First. You suppose that the public attaches a high importance to your mistakes and to my opinions: but I cannot act upon a supposition. Am I not an unbeliever?
Secondly. You say, p. 18, that the public
will expect it from me: Where are the powers by which you make the public speak and act? Is this also a revelation?
Thirdly. You require me to point out your mistakes. I do not know that I am under any such obligation: I have not reproached you with them; it is not, indeed, very correct to ascribe to me, by selection or indiscriminately, as you have done, all the opinions scattered through my book, since, having introduced many different persons, I was under the necessity of making them deliver different sentiments, according to their different characters. The part which belongs to me is that of a traveler, resting upon the ruins and meditating on the causes of the misfortunes of the human race. To be consistent with yourself you ought to have assigned to me that of the Hottentot or Samoyde savage, who argues with the Doctors, chap. xxiii, and I should have accepted it; you have preferred that of the erudite historian, chap. xxii, nor do I look upon this as a mistake; I discover on the contrary, an insidious design to engage me in a duel of self-love before the public, wherein you would excite the exclusive interest of the spectators by supporting the cause which they approve; while the task which you would impose on me, would only, in the event of success, be attended with sentiments of disapprobation.
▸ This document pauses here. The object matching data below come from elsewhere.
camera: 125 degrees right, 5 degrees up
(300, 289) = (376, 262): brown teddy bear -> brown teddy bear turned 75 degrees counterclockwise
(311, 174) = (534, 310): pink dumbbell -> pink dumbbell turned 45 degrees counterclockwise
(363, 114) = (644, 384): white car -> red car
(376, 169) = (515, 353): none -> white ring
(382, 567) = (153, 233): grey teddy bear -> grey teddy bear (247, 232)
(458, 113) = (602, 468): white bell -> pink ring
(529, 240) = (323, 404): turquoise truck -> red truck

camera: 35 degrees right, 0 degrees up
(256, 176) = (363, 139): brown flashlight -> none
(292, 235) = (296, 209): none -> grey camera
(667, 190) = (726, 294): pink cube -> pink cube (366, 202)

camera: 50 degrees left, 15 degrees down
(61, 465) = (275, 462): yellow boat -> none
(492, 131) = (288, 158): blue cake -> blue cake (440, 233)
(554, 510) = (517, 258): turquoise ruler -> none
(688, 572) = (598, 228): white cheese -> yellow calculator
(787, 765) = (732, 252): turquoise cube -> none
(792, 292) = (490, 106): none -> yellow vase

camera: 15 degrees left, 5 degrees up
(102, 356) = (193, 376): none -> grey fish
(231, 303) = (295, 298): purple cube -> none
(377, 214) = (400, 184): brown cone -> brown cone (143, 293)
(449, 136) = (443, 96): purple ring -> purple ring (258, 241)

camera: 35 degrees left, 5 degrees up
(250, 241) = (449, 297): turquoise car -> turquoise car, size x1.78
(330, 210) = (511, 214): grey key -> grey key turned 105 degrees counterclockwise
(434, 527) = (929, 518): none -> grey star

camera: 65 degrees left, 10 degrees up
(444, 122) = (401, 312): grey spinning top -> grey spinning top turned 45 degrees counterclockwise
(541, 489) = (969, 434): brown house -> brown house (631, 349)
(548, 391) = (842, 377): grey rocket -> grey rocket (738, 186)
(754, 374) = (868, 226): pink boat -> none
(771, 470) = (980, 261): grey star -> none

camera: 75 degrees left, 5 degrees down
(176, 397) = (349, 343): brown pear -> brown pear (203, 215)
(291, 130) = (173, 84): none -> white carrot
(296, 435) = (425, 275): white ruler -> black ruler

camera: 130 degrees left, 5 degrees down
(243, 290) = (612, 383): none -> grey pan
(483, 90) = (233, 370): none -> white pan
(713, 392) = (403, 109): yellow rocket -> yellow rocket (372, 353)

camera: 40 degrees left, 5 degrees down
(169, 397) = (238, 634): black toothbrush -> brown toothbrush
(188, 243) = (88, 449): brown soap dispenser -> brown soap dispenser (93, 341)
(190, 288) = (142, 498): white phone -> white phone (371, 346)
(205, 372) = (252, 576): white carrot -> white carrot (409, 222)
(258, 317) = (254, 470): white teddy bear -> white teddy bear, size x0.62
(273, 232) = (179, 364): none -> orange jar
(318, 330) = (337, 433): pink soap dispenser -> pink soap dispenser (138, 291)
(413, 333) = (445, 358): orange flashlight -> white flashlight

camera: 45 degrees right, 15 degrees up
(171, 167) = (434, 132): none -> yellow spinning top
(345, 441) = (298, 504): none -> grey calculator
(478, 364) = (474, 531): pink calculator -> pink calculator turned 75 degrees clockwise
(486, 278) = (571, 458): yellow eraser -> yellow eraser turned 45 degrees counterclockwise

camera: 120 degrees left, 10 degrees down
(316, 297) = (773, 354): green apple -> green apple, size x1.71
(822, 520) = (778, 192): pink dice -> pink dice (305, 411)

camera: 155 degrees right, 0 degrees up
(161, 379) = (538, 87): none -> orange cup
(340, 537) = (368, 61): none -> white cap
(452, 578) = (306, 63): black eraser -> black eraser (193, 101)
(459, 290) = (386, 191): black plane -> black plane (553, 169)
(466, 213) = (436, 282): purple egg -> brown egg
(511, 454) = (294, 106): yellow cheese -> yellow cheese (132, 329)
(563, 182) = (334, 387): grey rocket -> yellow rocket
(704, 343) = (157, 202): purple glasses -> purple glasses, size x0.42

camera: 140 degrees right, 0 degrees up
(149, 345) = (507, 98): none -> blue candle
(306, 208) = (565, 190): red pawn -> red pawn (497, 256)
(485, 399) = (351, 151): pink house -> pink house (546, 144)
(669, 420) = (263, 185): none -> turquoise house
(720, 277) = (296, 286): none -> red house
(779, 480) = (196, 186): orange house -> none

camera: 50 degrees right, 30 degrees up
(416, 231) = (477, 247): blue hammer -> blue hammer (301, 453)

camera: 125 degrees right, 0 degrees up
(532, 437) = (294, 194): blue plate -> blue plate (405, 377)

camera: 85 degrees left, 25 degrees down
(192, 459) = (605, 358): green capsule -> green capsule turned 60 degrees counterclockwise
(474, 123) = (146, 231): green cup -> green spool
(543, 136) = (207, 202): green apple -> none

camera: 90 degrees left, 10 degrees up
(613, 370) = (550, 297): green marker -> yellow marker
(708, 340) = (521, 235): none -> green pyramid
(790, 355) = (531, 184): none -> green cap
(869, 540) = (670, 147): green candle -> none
Such is your artful purpose, that, in attacking me as doubting the existence of Jesus, you might secure to yourself, by surprise, the favor of every Christian sect, although your own incredulity in his divine nature is not less subversive of Christianity than the profane opinion, which does not find in history the proof required by the English law to establish a fact: to say nothing of the extraordinary kind of pride assumed in the silent, but palpable, comparison of yourself to Paul and to Christ, by likening your labors to theirs as tending to the same object, p. 10, preface. Nevertheless, as the first impression of an attack always confers an advantage, you have some ground for expecting you may obtain the apostolic crown; unfortunately for your purpose I entertain no disposition to that of martrydom: and however glorious it might be to me to fall under the arm of him who has overcome Hume, Gibbon, Voltaire and even Frederick II., I find myself under the necessity of declining your theological challenge, for a number of substantial reasons.